**TASK INSTRUCTIONS:** A verbatim copy of the whole listing is what is needed.

**GIVEN DATA:**

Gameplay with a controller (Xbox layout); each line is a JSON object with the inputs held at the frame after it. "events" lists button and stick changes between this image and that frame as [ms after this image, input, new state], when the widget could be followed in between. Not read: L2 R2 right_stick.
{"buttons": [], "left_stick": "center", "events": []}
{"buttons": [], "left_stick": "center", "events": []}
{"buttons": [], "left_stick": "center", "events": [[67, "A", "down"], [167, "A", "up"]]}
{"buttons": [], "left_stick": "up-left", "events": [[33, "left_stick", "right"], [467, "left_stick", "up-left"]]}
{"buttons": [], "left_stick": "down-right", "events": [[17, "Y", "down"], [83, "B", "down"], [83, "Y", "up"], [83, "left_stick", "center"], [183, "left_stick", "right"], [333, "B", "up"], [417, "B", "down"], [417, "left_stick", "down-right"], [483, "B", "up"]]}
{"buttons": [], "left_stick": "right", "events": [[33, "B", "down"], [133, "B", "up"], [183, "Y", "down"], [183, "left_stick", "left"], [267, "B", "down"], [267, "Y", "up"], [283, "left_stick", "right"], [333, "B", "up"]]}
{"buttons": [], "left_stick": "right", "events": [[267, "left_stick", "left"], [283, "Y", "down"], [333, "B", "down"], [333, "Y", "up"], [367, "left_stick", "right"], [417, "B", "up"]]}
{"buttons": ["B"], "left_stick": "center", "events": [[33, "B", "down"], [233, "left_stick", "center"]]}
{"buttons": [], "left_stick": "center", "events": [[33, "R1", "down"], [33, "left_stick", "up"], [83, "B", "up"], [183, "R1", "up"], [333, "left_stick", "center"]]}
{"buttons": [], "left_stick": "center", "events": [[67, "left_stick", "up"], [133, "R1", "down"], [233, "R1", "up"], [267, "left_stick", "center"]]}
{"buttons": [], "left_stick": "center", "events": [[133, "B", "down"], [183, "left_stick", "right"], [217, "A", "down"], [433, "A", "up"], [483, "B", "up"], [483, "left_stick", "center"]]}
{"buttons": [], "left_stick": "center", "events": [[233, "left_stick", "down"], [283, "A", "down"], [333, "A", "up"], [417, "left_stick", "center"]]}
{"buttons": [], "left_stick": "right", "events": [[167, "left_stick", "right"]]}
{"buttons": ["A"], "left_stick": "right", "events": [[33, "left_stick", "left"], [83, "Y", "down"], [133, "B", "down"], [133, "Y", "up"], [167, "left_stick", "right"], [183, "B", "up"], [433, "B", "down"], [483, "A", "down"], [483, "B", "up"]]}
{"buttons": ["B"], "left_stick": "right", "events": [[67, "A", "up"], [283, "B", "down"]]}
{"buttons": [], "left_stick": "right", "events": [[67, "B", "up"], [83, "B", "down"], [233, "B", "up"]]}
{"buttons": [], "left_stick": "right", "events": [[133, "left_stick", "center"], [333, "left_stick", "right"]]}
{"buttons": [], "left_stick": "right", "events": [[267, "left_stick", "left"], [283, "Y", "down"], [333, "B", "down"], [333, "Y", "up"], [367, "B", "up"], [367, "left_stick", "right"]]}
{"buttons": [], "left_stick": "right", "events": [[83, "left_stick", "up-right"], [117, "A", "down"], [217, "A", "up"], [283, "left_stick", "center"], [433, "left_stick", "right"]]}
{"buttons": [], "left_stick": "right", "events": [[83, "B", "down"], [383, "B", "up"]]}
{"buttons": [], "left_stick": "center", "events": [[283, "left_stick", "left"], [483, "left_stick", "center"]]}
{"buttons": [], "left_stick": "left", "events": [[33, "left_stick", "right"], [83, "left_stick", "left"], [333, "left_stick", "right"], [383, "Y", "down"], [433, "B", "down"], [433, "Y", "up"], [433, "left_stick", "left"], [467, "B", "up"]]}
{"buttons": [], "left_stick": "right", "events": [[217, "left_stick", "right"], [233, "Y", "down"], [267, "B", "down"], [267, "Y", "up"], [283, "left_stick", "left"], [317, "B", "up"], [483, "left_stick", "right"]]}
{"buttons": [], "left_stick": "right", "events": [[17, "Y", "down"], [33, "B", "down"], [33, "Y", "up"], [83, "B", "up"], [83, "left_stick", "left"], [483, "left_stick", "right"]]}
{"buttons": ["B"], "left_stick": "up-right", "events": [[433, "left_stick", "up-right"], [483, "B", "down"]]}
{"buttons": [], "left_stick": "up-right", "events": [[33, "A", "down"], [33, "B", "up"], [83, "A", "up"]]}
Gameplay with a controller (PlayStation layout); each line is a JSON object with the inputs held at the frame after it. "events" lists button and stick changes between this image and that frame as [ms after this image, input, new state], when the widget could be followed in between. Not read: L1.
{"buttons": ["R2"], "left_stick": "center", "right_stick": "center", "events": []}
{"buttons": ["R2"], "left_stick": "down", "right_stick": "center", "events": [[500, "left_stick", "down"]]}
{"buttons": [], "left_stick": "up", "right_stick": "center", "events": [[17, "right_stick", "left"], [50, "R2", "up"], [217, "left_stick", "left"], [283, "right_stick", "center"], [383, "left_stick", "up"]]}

**OUTPUT OF THE TASK:**
Gameplay with a controller (Xbox layout); each line is a JSON object with the inputs held at the frame after it. "events" lists button and stick changes between this image and that frame as [ms after this image, input, new state], when the widget could be followed in between. Not read: L2 R2 right_stick.
{"buttons": [], "left_stick": "center", "events": []}
{"buttons": [], "left_stick": "center", "events": []}
{"buttons": [], "left_stick": "center", "events": [[67, "A", "down"], [167, "A", "up"]]}
{"buttons": [], "left_stick": "up-left", "events": [[33, "left_stick", "right"], [467, "left_stick", "up-left"]]}
{"buttons": [], "left_stick": "down-right", "events": [[17, "Y", "down"], [83, "B", "down"], [83, "Y", "up"], [83, "left_stick", "center"], [183, "left_stick", "right"], [333, "B", "up"], [417, "B", "down"], [417, "left_stick", "down-right"], [483, "B", "up"]]}
{"buttons": [], "left_stick": "right", "events": [[33, "B", "down"], [133, "B", "up"], [183, "Y", "down"], [183, "left_stick", "left"], [267, "B", "down"], [267, "Y", "up"], [283, "left_stick", "right"], [333, "B", "up"]]}
{"buttons": [], "left_stick": "right", "events": [[267, "left_stick", "left"], [283, "Y", "down"], [333, "B", "down"], [333, "Y", "up"], [367, "left_stick", "right"], [417, "B", "up"]]}
{"buttons": ["B"], "left_stick": "center", "events": [[33, "B", "down"], [233, "left_stick", "center"]]}
{"buttons": [], "left_stick": "center", "events": [[33, "R1", "down"], [33, "left_stick", "up"], [83, "B", "up"], [183, "R1", "up"], [333, "left_stick", "center"]]}
{"buttons": [], "left_stick": "center", "events": [[67, "left_stick", "up"], [133, "R1", "down"], [233, "R1", "up"], [267, "left_stick", "center"]]}
{"buttons": [], "left_stick": "center", "events": [[133, "B", "down"], [183, "left_stick", "right"], [217, "A", "down"], [433, "A", "up"], [483, "B", "up"], [483, "left_stick", "center"]]}
{"buttons": [], "left_stick": "center", "events": [[233, "left_stick", "down"], [283, "A", "down"], [333, "A", "up"], [417, "left_stick", "center"]]}
{"buttons": [], "left_stick": "right", "events": [[167, "left_stick", "right"]]}
{"buttons": ["A"], "left_stick": "right", "events": [[33, "left_stick", "left"], [83, "Y", "down"], [133, "B", "down"], [133, "Y", "up"], [167, "left_stick", "right"], [183, "B", "up"], [433, "B", "down"], [483, "A", "down"], [483, "B", "up"]]}
{"buttons": ["B"], "left_stick": "right", "events": [[67, "A", "up"], [283, "B", "down"]]}
{"buttons": [], "left_stick": "right", "events": [[67, "B", "up"], [83, "B", "down"], [233, "B", "up"]]}
{"buttons": [], "left_stick": "right", "events": [[133, "left_stick", "center"], [333, "left_stick", "right"]]}
{"buttons": [], "left_stick": "right", "events": [[267, "left_stick", "left"], [283, "Y", "down"], [333, "B", "down"], [333, "Y", "up"], [367, "B", "up"], [367, "left_stick", "right"]]}
{"buttons": [], "left_stick": "right", "events": [[83, "left_stick", "up-right"], [117, "A", "down"], [217, "A", "up"], [283, "left_stick", "center"], [433, "left_stick", "right"]]}
{"buttons": [], "left_stick": "right", "events": [[83, "B", "down"], [383, "B", "up"]]}
{"buttons": [], "left_stick": "center", "events": [[283, "left_stick", "left"], [483, "left_stick", "center"]]}
{"buttons": [], "left_stick": "left", "events": [[33, "left_stick", "right"], [83, "left_stick", "left"], [333, "left_stick", "right"], [383, "Y", "down"], [433, "B", "down"], [433, "Y", "up"], [433, "left_stick", "left"], [467, "B", "up"]]}
{"buttons": [], "left_stick": "right", "events": [[217, "left_stick", "right"], [233, "Y", "down"], [267, "B", "down"], [267, "Y", "up"], [283, "left_stick", "left"], [317, "B", "up"], [483, "left_stick", "right"]]}
{"buttons": [], "left_stick": "right", "events": [[17, "Y", "down"], [33, "B", "down"], [33, "Y", "up"], [83, "B", "up"], [83, "left_stick", "left"], [483, "left_stick", "right"]]}
{"buttons": ["B"], "left_stick": "up-right", "events": [[433, "left_stick", "up-right"], [483, "B", "down"]]}
{"buttons": [], "left_stick": "up-right", "events": [[33, "A", "down"], [33, "B", "up"], [83, "A", "up"]]}
Gameplay with a controller (PlayStation layout); each line is a JSON object with the inputs held at the frame after it. "events" lists button and stick changes between this image and that frame as [ms after this image, input, new state], when the widget could be followed in between. Not read: L1.
{"buttons": ["R2"], "left_stick": "center", "right_stick": "center", "events": []}
{"buttons": ["R2"], "left_stick": "down", "right_stick": "center", "events": [[500, "left_stick", "down"]]}
{"buttons": [], "left_stick": "up", "right_stick": "center", "events": [[17, "right_stick", "left"], [50, "R2", "up"], [217, "left_stick", "left"], [283, "right_stick", "center"], [383, "left_stick", "up"]]}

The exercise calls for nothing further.